TASK: Using the material that follows, say how many lines contain the string "seguridad". Answer with a number only.

PROVIDED DATA:
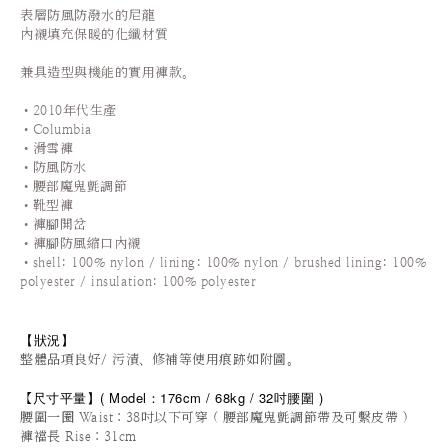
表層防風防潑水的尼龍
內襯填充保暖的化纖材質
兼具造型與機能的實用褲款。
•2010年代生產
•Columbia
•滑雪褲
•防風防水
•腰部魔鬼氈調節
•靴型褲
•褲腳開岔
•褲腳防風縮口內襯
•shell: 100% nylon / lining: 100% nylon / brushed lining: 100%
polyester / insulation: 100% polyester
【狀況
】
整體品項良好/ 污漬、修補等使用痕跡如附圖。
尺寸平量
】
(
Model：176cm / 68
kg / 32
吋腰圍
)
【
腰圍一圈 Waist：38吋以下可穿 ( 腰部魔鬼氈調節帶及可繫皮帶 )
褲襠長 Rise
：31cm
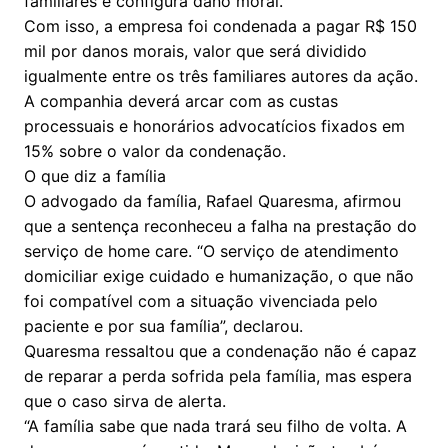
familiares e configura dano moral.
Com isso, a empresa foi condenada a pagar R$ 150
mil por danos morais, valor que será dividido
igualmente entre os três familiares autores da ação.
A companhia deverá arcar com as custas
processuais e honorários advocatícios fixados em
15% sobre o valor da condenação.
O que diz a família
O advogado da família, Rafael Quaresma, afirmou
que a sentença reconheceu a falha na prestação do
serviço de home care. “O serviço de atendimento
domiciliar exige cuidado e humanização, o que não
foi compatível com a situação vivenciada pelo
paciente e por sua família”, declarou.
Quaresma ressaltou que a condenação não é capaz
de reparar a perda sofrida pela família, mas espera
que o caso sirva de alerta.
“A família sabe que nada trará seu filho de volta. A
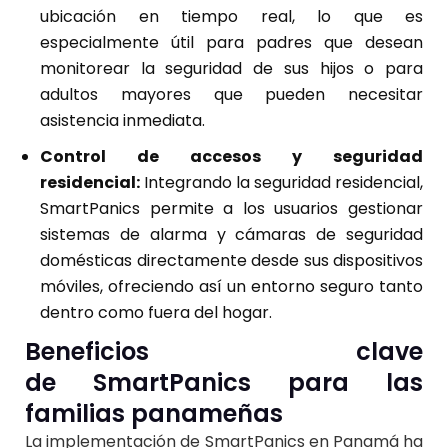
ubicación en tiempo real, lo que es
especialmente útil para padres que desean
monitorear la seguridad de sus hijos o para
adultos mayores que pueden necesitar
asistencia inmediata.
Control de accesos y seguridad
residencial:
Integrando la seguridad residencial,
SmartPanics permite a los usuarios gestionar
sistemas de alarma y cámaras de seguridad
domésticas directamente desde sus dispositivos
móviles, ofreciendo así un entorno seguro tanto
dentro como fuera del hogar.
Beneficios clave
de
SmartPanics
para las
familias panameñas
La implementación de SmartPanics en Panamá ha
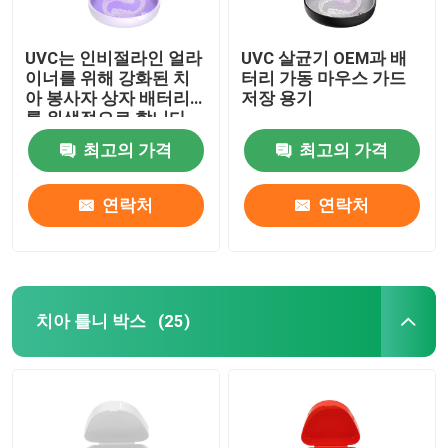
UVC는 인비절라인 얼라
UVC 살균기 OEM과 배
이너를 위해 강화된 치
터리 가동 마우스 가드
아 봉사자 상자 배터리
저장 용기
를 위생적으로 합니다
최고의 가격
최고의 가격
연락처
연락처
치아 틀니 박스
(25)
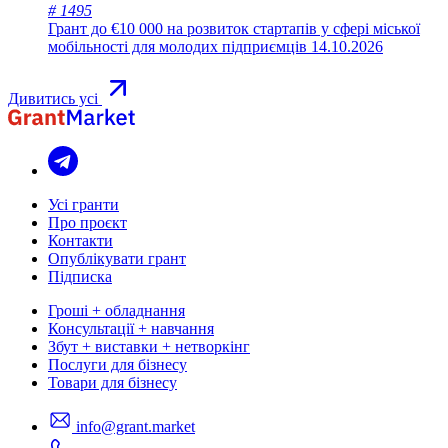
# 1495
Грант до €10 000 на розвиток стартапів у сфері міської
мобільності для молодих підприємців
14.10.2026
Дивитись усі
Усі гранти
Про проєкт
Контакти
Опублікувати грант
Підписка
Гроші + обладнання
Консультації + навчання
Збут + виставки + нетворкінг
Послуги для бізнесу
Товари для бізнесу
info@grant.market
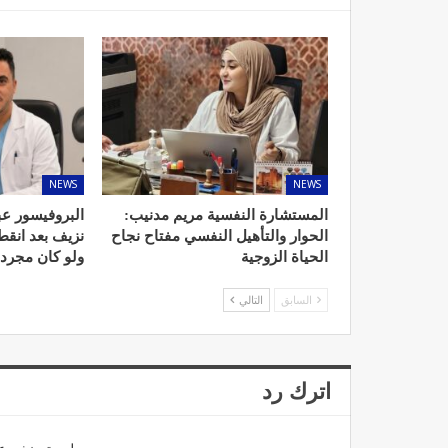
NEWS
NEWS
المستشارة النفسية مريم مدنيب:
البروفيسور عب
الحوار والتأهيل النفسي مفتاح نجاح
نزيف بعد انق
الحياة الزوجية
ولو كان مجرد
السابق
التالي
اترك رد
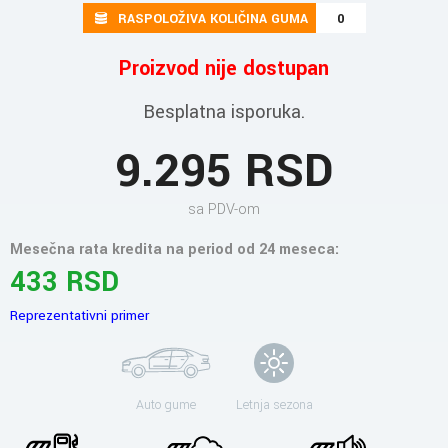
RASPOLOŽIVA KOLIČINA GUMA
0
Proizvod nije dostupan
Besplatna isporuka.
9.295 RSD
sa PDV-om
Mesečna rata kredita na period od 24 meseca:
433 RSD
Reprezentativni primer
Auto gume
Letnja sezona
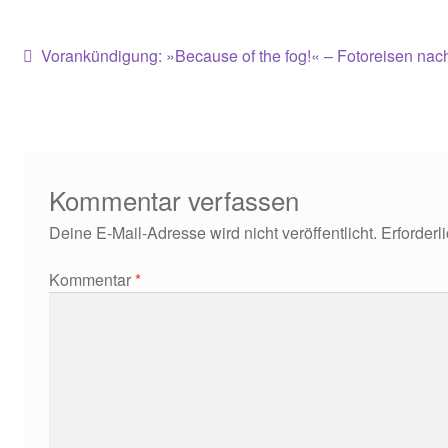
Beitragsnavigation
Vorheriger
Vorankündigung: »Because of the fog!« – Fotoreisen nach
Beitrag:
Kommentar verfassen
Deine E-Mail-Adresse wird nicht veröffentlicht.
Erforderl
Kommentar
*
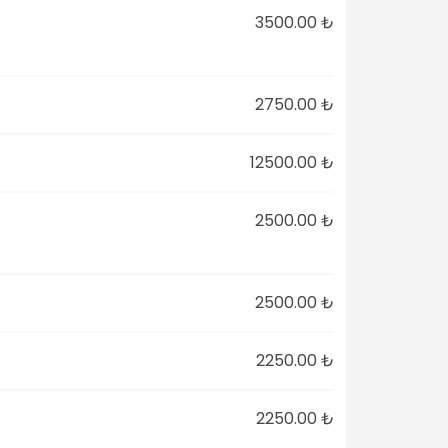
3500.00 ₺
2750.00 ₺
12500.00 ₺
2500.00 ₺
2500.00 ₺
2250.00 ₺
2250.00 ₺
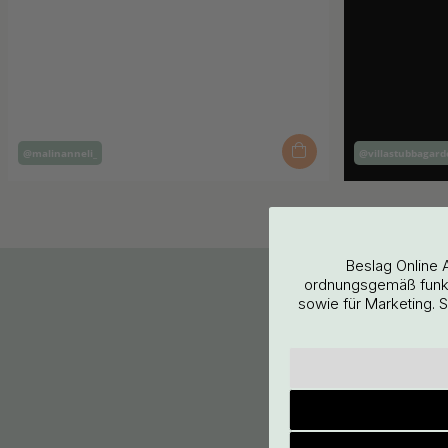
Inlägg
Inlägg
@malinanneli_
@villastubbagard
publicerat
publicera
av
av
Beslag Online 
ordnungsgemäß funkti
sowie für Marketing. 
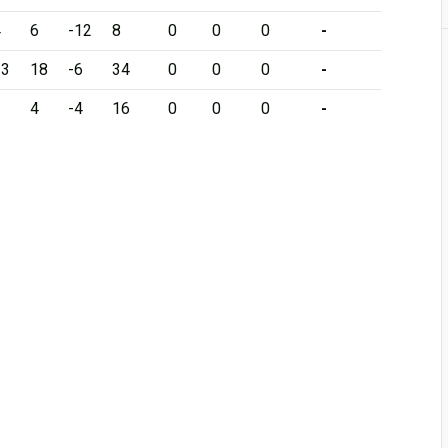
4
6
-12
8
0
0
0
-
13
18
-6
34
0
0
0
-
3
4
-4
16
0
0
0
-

REPLY: 4